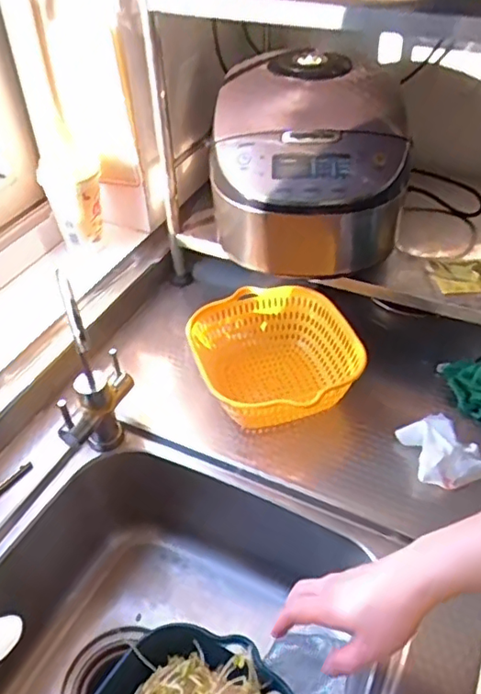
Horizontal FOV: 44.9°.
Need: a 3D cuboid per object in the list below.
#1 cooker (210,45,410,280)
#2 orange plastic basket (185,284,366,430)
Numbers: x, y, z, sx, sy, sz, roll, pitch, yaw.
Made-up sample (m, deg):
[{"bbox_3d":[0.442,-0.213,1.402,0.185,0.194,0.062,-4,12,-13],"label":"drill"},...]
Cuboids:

══════════════════════════════

*Task*
Up to and including the last line of the records above, print exactly every line from the one that contains "Numbers: x, y, z, sx, sy, sz, roll, pitch, yaw." onward.

*Task response*
Numbers: x, y, z, sx, sy, sz, roll, pitch, yaw.
Made-up sample (m, deg):
[{"bbox_3d":[0.442,-0.213,1.402,0.185,0.194,0.062,-4,12,-13],"label":"drill"},...]
Cuboids:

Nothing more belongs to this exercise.